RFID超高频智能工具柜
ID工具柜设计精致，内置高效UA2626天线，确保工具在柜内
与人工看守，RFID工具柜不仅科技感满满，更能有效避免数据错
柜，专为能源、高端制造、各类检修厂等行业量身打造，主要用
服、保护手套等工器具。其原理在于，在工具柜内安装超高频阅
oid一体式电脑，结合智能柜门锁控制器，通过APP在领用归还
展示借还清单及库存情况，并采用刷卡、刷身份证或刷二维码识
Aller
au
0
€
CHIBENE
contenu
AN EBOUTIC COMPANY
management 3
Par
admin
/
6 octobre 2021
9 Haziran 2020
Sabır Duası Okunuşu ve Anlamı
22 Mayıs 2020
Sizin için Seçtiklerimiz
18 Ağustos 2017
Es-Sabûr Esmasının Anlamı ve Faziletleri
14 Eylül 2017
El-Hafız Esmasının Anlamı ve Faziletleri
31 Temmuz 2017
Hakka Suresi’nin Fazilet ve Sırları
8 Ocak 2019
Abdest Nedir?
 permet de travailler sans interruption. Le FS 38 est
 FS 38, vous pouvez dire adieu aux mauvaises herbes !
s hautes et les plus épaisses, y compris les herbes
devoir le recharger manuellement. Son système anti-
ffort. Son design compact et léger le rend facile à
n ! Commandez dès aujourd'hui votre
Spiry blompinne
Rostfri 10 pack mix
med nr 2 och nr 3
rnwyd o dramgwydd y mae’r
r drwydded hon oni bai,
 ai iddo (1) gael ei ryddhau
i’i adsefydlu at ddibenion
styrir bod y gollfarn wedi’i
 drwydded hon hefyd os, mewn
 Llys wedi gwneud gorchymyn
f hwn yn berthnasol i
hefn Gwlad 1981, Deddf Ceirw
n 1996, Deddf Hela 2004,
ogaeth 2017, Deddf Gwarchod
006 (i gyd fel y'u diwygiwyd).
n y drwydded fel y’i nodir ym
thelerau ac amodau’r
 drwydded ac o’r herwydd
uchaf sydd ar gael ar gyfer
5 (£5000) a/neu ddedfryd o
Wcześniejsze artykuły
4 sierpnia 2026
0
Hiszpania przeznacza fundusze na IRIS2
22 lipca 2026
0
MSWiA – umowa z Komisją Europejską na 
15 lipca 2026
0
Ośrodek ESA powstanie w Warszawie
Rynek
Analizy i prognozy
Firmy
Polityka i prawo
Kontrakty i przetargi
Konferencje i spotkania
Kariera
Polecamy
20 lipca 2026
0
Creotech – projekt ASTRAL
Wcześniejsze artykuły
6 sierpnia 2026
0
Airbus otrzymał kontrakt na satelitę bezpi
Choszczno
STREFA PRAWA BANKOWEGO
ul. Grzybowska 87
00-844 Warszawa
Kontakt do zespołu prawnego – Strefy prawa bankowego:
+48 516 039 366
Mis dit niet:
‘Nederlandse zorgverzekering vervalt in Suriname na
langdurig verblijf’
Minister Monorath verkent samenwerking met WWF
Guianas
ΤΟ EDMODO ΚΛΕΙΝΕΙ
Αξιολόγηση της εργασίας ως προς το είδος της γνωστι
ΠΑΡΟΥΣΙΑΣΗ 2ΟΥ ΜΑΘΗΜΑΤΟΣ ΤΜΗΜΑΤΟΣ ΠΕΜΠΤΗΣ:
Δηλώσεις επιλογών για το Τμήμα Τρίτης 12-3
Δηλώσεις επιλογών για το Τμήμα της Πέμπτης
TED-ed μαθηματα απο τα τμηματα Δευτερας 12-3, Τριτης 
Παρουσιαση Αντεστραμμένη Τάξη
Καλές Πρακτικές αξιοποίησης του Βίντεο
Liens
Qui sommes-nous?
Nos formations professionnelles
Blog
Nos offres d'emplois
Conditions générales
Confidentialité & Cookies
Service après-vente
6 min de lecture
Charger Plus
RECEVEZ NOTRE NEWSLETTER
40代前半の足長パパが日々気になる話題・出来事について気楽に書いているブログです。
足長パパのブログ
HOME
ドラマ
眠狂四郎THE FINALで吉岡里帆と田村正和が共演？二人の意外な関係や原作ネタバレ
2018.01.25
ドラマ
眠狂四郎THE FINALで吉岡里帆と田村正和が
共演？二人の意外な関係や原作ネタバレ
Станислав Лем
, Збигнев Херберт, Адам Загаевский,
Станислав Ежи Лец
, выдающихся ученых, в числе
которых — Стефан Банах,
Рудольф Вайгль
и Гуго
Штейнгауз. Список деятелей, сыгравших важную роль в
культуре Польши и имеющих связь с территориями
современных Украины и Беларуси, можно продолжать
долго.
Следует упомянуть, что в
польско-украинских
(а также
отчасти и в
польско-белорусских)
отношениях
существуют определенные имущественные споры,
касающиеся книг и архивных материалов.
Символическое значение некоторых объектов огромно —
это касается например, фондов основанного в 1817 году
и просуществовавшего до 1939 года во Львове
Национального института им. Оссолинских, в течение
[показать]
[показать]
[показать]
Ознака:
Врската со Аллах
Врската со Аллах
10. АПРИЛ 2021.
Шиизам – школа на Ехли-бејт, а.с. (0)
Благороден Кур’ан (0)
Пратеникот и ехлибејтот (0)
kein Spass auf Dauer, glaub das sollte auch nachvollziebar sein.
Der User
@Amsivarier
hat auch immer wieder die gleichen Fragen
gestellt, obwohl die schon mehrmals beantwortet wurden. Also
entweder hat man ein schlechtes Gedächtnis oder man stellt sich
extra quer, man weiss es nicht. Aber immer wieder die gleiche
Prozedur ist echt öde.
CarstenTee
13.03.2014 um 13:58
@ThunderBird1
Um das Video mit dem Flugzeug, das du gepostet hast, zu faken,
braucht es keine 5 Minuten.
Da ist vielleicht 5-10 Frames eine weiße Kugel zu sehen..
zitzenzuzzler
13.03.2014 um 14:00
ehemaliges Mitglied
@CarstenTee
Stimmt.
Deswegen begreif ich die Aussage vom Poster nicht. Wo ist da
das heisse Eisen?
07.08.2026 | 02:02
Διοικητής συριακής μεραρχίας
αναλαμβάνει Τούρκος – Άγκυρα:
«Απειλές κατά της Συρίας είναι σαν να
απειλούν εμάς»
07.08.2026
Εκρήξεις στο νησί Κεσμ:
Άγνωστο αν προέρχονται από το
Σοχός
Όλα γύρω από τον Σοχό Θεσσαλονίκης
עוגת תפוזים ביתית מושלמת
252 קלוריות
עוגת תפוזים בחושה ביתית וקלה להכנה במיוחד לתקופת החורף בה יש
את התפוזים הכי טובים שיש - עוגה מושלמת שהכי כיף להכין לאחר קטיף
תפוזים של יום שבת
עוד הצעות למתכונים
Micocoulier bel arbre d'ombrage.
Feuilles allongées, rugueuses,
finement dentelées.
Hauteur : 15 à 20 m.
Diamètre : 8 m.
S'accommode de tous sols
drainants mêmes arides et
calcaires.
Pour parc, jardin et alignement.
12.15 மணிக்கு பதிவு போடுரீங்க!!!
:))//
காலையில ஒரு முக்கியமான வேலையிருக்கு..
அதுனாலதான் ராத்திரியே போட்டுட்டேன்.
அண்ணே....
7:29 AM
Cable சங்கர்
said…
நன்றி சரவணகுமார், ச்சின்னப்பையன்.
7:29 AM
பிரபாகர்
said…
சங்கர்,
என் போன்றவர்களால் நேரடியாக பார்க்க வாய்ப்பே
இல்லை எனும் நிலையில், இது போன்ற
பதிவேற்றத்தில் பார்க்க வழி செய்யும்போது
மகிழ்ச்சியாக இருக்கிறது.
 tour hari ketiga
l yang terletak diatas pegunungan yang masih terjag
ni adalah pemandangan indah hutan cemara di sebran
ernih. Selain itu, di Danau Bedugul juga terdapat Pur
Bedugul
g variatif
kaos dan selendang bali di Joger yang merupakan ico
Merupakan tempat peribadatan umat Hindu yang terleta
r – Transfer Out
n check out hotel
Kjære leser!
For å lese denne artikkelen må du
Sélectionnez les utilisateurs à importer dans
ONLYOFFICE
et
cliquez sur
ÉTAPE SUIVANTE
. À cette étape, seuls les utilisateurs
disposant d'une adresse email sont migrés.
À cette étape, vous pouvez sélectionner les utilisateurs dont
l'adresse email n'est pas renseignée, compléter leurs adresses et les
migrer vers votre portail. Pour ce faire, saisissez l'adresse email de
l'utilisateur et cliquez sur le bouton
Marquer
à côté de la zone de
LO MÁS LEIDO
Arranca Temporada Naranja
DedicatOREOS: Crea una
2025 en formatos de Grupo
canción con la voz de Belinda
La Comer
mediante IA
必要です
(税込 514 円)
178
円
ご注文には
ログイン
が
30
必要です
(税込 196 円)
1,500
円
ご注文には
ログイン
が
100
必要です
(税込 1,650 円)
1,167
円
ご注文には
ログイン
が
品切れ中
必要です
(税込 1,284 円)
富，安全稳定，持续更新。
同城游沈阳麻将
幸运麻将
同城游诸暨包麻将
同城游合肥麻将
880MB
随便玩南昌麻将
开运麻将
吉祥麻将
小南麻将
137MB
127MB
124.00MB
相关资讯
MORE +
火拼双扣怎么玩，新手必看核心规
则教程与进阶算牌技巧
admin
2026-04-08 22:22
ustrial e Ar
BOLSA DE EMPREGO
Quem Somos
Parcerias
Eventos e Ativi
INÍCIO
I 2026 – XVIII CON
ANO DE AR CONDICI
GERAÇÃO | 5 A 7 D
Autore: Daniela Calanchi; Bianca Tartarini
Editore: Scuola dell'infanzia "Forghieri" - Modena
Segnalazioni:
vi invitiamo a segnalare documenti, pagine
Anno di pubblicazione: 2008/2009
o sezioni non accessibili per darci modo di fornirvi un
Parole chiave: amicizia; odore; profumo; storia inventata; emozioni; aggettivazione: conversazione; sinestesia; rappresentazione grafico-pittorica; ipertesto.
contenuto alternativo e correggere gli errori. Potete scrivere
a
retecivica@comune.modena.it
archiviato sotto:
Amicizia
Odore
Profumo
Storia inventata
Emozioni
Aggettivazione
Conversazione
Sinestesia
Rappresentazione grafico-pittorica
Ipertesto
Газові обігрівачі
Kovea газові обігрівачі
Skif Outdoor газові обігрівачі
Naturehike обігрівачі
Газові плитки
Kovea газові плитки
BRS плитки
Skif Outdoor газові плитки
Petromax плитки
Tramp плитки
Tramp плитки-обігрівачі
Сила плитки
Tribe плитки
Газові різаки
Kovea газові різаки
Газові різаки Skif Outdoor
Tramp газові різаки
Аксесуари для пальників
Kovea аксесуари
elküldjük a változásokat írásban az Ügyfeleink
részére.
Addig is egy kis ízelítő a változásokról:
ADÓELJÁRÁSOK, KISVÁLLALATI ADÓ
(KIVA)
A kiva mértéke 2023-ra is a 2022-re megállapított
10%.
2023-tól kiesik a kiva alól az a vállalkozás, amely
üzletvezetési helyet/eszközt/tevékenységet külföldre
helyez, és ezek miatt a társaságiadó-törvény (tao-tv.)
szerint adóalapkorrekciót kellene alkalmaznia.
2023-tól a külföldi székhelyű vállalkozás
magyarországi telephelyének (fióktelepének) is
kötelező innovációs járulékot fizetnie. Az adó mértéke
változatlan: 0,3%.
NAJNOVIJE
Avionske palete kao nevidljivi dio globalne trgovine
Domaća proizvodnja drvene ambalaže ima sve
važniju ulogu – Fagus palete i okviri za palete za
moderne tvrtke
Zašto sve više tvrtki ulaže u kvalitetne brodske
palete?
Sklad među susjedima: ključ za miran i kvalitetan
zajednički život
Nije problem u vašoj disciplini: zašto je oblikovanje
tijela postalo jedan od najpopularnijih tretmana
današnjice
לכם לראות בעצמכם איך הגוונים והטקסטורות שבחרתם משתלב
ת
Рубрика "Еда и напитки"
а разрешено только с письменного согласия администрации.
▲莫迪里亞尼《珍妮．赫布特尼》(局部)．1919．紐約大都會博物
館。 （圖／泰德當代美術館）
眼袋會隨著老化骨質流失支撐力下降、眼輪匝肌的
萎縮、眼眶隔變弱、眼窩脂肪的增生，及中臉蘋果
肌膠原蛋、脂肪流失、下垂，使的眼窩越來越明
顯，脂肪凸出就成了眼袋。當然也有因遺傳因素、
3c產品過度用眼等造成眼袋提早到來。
——————————
Filter the records above for the string "ביתית" and copy each matching line.

EXERCISE ANSWER:
עוגת תפוזים ביתית מושלמת
עוגת תפוזים בחושה ביתית וקלה להכנה במיוחד לתקופת החורף בה יש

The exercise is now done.